Pour la Belgique, quoi qu’en dise la justice, le PKK est une organisation terroriste

Philippe Goffin, le ministre des Affaires étrangères
Philippe Goffin, le ministre des Affaires étrangères - Belga

«La position du gouvernement belge est sans équivoque: le PKK - le parti des travailleurs du Kurdistan - est une organisation terroriste», a réaffirmé mercredi le ministre des Affaires étrangères Philippe Goffin (MR) alors que la Cour de Cassation a définitivement mis un terme, mardi, aux poursuites engagées en 2008 sur base de la législation anti-terroriste belge contre des personnes et entités liées au PKK.
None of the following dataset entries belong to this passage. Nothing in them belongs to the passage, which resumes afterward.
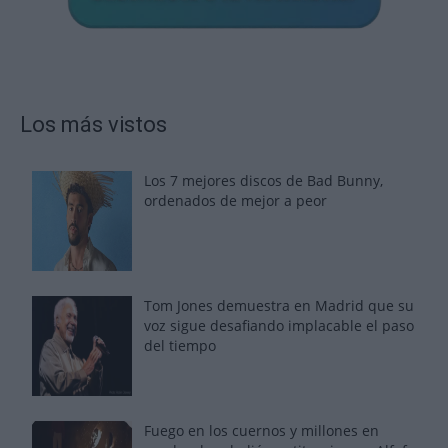
Los más vistos
Los 7 mejores discos de Bad Bunny,
ordenados de mejor a peor
Tom Jones demuestra en Madrid que su
voz sigue desafiando implacable el paso
del tiempo
Fuego en los cuernos y millones en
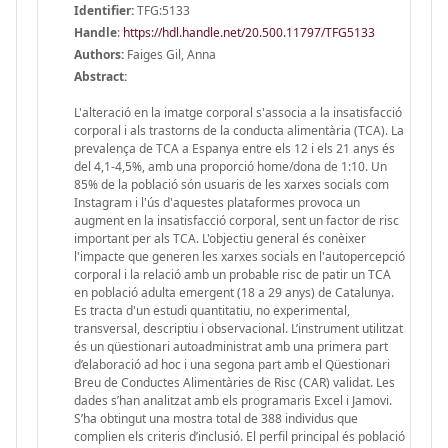
Identifier:
TFG:5133
Handle
:
https://hdl.handle.net/20.500.11797/TFG5133
Authors:
Faiges Gil, Anna
Abstract:
L'alteració en la imatge corporal s'associa a la insatisfacció
corporal i als trastorns de la conducta alimentària (TCA). La
prevalença de TCA a Espanya entre els 12 i els 21 anys és
del 4,1-4,5%, amb una proporció home/dona de 1:10. Un
85% de la població són usuaris de les xarxes socials com
Instagram i l'ús d'aquestes plataformes provoca un
augment en la insatisfacció corporal, sent un factor de risc
important per als TCA. L'objectiu general és conèixer
l'impacte que generen les xarxes socials en l'autopercepció
corporal i la relació amb un probable risc de patir un TCA
en població adulta emergent (18 a 29 anys) de Catalunya.
Es tracta d'un estudi quantitatiu, no experimental,
transversal, descriptiu i observacional. L’instrument utilitzat
és un qüestionari autoadministrat amb una primera part
d’elaboració ad hoc i una segona part amb el Qüestionari
Breu de Conductes Alimentàries de Risc (CAR) validat. Les
dades s’han analitzat amb els programaris Excel i Jamovi.
S’ha obtingut una mostra total de 388 individus que
complien els criteris d’inclusió. El perfil principal és població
«La décision de la Cour de cassation est l’expression du pouvoir judiciaire, rigoureusement indépendant de l’exécutif, et doit être appréhendée comme telle par tous les acteurs», a précisé le ministre.

Cette décision n’implique nullement que les membres PKK ne puissent plus être poursuivis en Belgique. Ils pourront l’être à tout moment pour les crimes et autres infractions au Code pénal dont ils se rendraient coupables, a-t-il ajouté.
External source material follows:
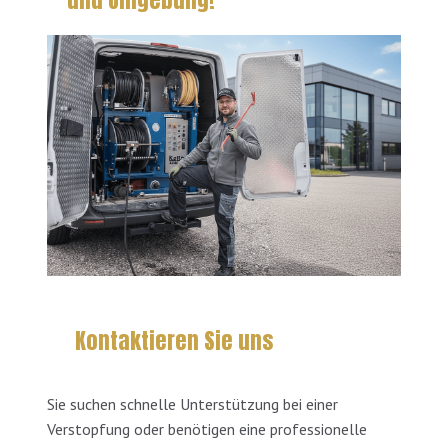
Kontaktieren Sie uns
Sie suchen schnelle Unterstützung bei einer
Verstopfung oder benötigen eine professionelle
Par ailleurs, l’arrêt de la cour d’appel de Bruxelles, confirmé par la Cour de cassation, n’affecte pas la capacité de l’État belge de s’acquitter de ses obligations internationales dans la lutte contre le terrorisme, y compris le cas échéant par rapport au PKK ou aux organisations qui seraient liées avec ce dernier d’une manière ou d’une autre, a encore souligné le ministre.

«La position du gouvernement belge est sans équivoque: le PKK est une organisation terroriste. La Belgique continuera dès lors à défendre l’inclusion du PKK et des autres groupes terroristes turcs tels que le DHKP/C et le TAK dans la liste européenne des personnes, des groupes et des entités impliqués dans des actes de terrorisme et ses instances judiciaires continueront à coopérer avec leurs partenaires européens et autres engagés dans des poursuites contre des personnes liées au PKK; comme elle le fait depuis des années», a-t-il poursuivi.

Pour Philippe Goffin, enfin, «la Belgique reste attachée à ses relations avec la Turquie et à leur développement ainsi qu’au maintien d’un dialogue politique continu à haut niveau orienté vers l’avenir et portant sur des thèmes d’intérêt commun, en ce compris le respect des droits de l’Homme et de l’État de droit.»